**Texte retenu**
——————————
Foulard en soie noué autour du cou, les chaussures encore engluées de papier coloré amassé lors du défilé Louis Vuitton de la veille, Kamel Mennour s’assied autour de la grande table en bois de sa galerie, rue Saint-André-des-Arts, dans le 6e arrondissement de Paris. S’il est toujours chic, ce fils d’une femme de ménage et d’un peintre en bâtiment répète souvent qu’il n’aime pas les mondanités. Né à Constantine (Algérie) en 1965 et arrivé en France à l’âge de deux ans, Kamel rappelle fièrement qu’il est père de cinq enfants et au bras de la même femme depuis plus de 30 ans – un commentaire en forme de clin d’œil malicieux au propriétaire, sans le nommer, d’une galerie établie du quartier et avec lequel il a souvent été comparé. Au-delà de la boutade, on sent surtout la fierté d’avoir réussi à se faire une place dans un milieu où les ficelles du métier se sont longtemps transmises entre privilégié·e·s.
——————————
**Lignes enregistrées**
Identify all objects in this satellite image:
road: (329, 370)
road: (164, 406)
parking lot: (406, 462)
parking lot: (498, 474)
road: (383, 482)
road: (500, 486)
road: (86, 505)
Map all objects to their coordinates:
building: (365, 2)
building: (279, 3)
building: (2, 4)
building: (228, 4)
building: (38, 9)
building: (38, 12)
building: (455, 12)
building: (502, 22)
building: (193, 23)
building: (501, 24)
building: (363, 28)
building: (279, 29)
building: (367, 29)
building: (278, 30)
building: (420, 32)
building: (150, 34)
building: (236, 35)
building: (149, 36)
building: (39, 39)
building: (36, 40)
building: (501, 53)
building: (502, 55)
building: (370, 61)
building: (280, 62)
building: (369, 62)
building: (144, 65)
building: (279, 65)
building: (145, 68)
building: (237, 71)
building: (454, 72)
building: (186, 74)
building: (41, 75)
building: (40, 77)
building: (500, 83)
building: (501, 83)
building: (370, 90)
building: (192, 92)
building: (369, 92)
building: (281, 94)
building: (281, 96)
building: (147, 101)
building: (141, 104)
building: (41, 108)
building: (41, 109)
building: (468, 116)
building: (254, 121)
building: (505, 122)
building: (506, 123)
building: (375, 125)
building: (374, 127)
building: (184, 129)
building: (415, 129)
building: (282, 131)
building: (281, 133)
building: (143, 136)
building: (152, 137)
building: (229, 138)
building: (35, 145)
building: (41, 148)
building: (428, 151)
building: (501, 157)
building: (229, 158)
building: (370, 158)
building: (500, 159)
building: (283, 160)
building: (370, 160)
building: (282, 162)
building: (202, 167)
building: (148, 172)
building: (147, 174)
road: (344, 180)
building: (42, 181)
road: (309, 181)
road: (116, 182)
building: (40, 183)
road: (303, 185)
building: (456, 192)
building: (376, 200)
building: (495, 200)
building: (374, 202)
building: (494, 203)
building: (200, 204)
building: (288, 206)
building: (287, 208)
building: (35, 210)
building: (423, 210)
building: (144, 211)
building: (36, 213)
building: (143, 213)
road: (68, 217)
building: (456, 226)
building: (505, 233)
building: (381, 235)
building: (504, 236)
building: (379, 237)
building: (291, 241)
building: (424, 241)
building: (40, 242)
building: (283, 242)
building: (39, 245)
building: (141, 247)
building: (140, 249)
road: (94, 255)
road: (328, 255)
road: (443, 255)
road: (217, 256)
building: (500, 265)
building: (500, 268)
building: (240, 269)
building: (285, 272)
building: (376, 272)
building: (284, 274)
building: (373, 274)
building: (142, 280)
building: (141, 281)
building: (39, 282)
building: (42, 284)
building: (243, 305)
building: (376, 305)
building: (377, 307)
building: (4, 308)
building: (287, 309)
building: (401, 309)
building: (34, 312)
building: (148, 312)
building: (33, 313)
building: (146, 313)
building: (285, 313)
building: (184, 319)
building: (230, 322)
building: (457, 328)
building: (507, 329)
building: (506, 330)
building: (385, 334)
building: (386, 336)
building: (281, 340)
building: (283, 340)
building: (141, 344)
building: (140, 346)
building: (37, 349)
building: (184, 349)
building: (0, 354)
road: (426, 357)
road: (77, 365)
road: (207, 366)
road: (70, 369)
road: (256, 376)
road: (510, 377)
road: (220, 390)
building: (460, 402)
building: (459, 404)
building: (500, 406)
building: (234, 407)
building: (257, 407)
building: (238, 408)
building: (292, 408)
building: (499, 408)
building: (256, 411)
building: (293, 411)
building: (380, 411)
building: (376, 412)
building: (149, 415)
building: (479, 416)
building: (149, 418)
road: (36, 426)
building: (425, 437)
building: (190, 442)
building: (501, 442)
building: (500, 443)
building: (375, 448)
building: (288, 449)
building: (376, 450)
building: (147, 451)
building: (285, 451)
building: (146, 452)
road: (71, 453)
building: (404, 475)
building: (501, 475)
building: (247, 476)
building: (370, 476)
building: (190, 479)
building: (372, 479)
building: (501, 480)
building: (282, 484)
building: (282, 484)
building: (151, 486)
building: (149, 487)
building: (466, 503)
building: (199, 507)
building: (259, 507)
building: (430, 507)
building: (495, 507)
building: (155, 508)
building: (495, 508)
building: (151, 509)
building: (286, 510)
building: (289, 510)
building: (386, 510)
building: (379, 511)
——————————
**Énoncé**
D'après le portrait de Kamel Mennour, que faut-il répondre à chacune de ces questions ?
(a) Dans quelle rue se trouve sa galerie ?
(b) Dans quelle ville et en quelle année est-il né ?
(c) Combien d'enfants a-t-il ?
Ces lignes n'ont aucun rapport avec le texte.

**Réponse attendue**
(a) Rue Saint-André-des-Arts, dans le 6e arrondissement de Paris.
(b) À Constantine (Algérie), en 1965.
(c) Cinq.